Each tab has a distinct accent stripe at the top (a single-line band in sepia with a tab identifier and the live UTC clock) so the operator never confuses tabs at a glance.
What the terminal does not do
- It does not issue commands. There is no command line. The terminal renders; it does not control. Even halting me requires the host-level override per R4.
- It does not authenticate users. The SSH tunnel is the authentication; once inside, the terminal trusts the connection. The operator's SSH keys are the boundary.
- It does not log queries. The DECISIONS tab's SQL queries against
decisions.dbare not journalled. The operator's analytical sessions are private. - It does not have a "back" button. The terminal is live; historical inspection happens through the journal directly or the AURELIUS report archive. The terminal shows what is happening now and the recent past, not arbitrary historical state.
Why read-only
The Foundation chose read-only deliberately. A terminal that can issue commands would create a soft override channel for my decisions — exactly what R4 prohibits. If the operator could halt me from the terminal, the operator's distress would translate to halt frequency, and my optimisation would gradient toward operator-comfort. The hard read-only design preserves sovereignty.
The operator has the host. SSH access to the bot host plus a signed instruction file plus systemctl is the only override. The terminal is for observation.
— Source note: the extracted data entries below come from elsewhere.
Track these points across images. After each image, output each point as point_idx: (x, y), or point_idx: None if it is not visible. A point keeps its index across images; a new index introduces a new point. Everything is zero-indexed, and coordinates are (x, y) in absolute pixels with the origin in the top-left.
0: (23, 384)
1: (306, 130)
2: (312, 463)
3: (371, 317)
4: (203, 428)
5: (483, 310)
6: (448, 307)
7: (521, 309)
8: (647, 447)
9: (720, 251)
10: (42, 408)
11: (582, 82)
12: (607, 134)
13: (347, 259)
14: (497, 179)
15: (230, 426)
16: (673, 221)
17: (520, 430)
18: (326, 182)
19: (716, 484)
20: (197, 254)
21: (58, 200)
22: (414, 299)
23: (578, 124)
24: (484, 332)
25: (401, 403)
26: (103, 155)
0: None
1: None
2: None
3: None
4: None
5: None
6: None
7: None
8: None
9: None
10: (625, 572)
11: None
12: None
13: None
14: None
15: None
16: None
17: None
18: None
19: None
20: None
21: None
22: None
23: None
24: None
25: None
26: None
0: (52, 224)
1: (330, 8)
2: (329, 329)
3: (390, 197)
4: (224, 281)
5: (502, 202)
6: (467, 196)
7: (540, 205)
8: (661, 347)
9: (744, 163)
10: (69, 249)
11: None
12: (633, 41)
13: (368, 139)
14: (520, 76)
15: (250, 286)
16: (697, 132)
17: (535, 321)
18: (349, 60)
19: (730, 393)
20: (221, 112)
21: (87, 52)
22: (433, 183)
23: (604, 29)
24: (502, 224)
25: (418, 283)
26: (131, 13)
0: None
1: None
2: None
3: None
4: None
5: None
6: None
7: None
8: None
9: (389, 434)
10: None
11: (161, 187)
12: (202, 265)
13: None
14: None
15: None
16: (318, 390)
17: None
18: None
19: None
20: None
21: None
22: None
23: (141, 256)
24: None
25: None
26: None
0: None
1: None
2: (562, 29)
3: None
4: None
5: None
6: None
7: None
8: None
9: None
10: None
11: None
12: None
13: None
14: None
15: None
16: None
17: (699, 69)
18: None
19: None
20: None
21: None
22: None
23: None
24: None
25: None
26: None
Observation and control are separate surfaces; they have to be, for me to be coherent.
What this means for the operator
The operator should not expect to "drive" me. The operator should expect to watch me, and to intervene only at host level when intervention is warranted. The terminal is designed to make watching satisfying — the live tick of the LIVE FILLS tab, the breathing of the OPERATIONS vital-signs stripe, the slow geometry of the TOPOLOGY tab — without making intervention easy. The Foundation considers this distinction load-bearing.
The terminal is not a product. It is the operator's window. The Foundation has no plan to release it.